Havana, Cuba.- Hunger is not a problem in Cuba, but a permanent occupation on the government and parliamentary agenda, FAO representative Marcelo Resende said on Monday.
The message, published in local media, highlighted that the country is strengthening its food security and moving towards sovereignty on these issues; which is why, it has been celebrating the World Food Day (WFD) since late August with many reasons to celebrate.
On the occasion of WFD, the official pointed out that in a world where 821 million people are hungry, the Municipal Self-Supply Plan (PAM), developed by the Cuban government with FAO support is a good example and an innovative reality in Latin America and the Caribbean.
This Plan ‘promotes local food and nutritional security arrangements insofar as agricultural production links a goal of 30 pounds per person per month to a balanced need for a healthy diet. It also encourages greater productive support to ensure access to that quality diet,’ Resende said.
Through the Life Task, the monitoring and resilience to mitigate the effects of variability and extreme weather conditions, which stress global food production, is also prioritized. The preparedness and response to Hurricane Michael demonstrate once again the importance Cuba grants to this issue, the statement added.

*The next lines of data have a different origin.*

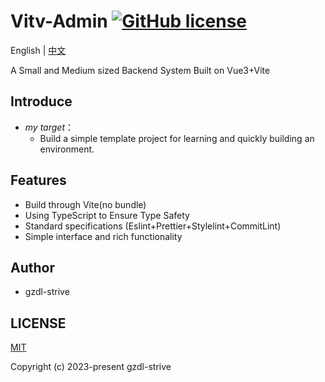 # Vitv-Admin [![GitHub license](https://img.shields.io/badge/license-MIT-blue.svg)](https://github.com/gzdl-strive/vitv-admin/blob/main/LICENSE)

English | [中文](README-CN.md)

A Small and Medium sized Backend System Built on Vue3+Vite

## Introduce
- *my target*：
  - Build a simple template project for learning and quickly building an environment.

## Features
- Build through Vite(no bundle)
- Using TypeScript to Ensure Type Safety
- Standard specifications (Eslint+Prettier+Stylelint+CommitLint)
- Simple interface and rich functionality

## Author
* gzdl-strive

## LICENSE
[MIT](https://github.com/gzdl-strive/vitv-admin/blob/main/LICENSE)

Copyright (c) 2023-present gzdl-strive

The information released by the FAO also acknowledges the women’s empowerment as a social and political gain of the nation, which justifies Cuba to add more motivations to be proud of its achievements with the celebration on October 15 of the International Day of Rural Women.
Here, a maxim defended with particular strength by our agency in Latin America and the Caribbean becomes a reality: ‘Rural women, women with rights,’ underlined the statement.

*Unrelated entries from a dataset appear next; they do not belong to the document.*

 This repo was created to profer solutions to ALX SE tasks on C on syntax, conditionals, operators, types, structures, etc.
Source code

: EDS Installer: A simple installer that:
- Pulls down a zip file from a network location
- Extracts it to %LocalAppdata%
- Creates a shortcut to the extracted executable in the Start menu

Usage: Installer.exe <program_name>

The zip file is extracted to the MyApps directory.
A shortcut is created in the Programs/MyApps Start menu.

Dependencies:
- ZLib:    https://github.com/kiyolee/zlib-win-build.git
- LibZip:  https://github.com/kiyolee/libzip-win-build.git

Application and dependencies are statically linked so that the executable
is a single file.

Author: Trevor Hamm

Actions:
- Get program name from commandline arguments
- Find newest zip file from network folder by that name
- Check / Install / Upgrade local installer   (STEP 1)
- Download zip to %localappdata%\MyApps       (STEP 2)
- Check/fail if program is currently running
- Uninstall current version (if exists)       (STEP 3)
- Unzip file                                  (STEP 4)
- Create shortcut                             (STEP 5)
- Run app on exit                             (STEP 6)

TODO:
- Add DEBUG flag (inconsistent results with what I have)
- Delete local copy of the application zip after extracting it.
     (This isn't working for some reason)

In addition to recognizing Cuba’s achievements in the food sector, the FAO official also called on the international community to actions -individually, in groups and collectively – to make the changes needed to build a world free of hunger and all forms of malnutrition.
The route to end hunger also aims, in a special way, to solve social inequalities, accentuated by the concentration of wealth by a minority. Banishing hunger from our planet necessarily implies eliminating the gaps of this inequality, the statement added. According to data provided by the latest report on the State of Food Security and Nutrition in the World (SOFI) 2018, for the third consecutive year, global hunger statistics have increased.
This means that 821 million people in the world go to bed hungry, and 39.3 million of them live in Latin America and the Caribbean, the report noted.